[Opening Data in this exercise section]
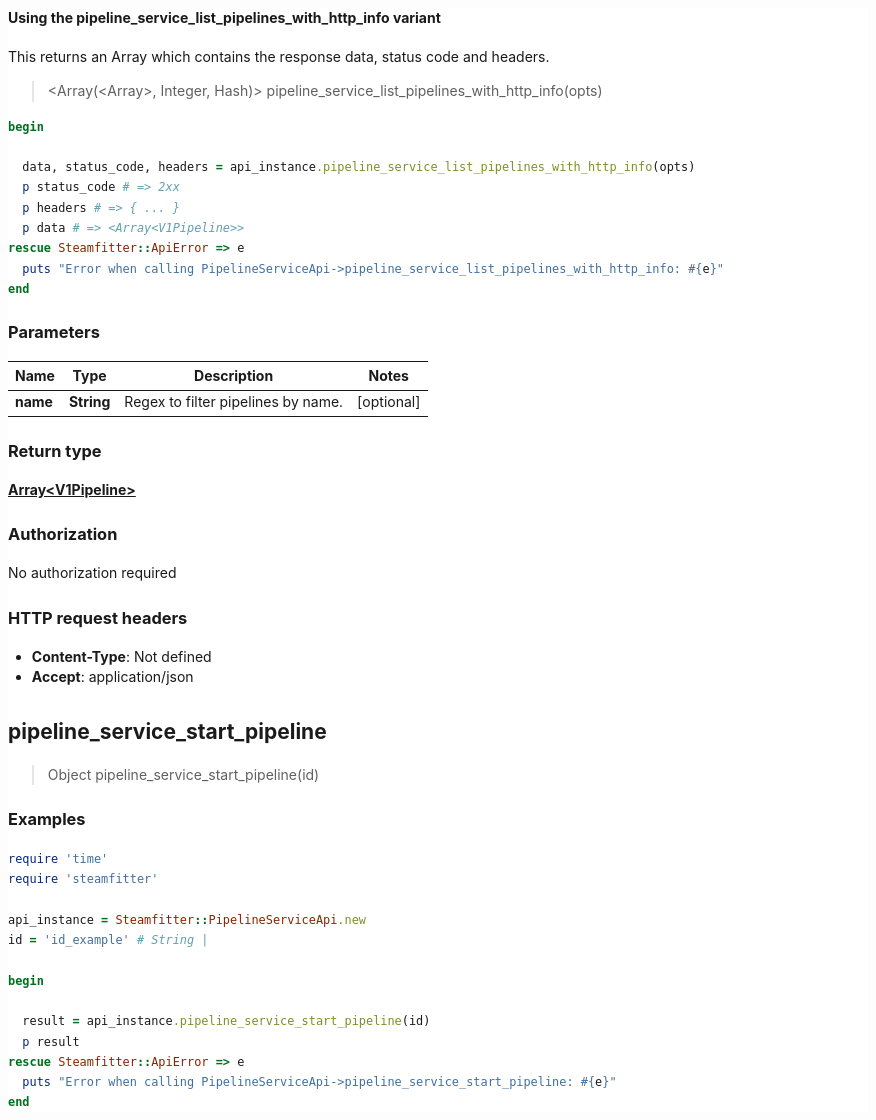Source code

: #### Using the pipeline_service_list_pipelines_with_http_info variant

This returns an Array which contains the response data, status code and headers.

> <Array(<Array<V1Pipeline>>, Integer, Hash)> pipeline_service_list_pipelines_with_http_info(opts)

```ruby
begin
  
  data, status_code, headers = api_instance.pipeline_service_list_pipelines_with_http_info(opts)
  p status_code # => 2xx
  p headers # => { ... }
  p data # => <Array<V1Pipeline>>
rescue Steamfitter::ApiError => e
  puts "Error when calling PipelineServiceApi->pipeline_service_list_pipelines_with_http_info: #{e}"
end
```

### Parameters

| Name | Type | Description | Notes |
| ---- | ---- | ----------- | ----- |
| **name** | **String** | Regex to filter pipelines by name. | [optional] |

### Return type

[**Array&lt;V1Pipeline&gt;**](V1Pipeline.md)

### Authorization

No authorization required

### HTTP request headers

- **Content-Type**: Not defined
- **Accept**: application/json


## pipeline_service_start_pipeline

> Object pipeline_service_start_pipeline(id)



### Examples

```ruby
require 'time'
require 'steamfitter'

api_instance = Steamfitter::PipelineServiceApi.new
id = 'id_example' # String | 

begin
  
  result = api_instance.pipeline_service_start_pipeline(id)
  p result
rescue Steamfitter::ApiError => e
  puts "Error when calling PipelineServiceApi->pipeline_service_start_pipeline: #{e}"
end
```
[Closing Data in this exercise section]
Keep only the lines of the listing that contain the word "opts", and copy them.

> <Array(<Array<V1Pipeline>>, Integer, Hash)> pipeline_service_list_pipelines_with_http_info(opts)
  data, status_code, headers = api_instance.pipeline_service_list_pipelines_with_http_info(opts)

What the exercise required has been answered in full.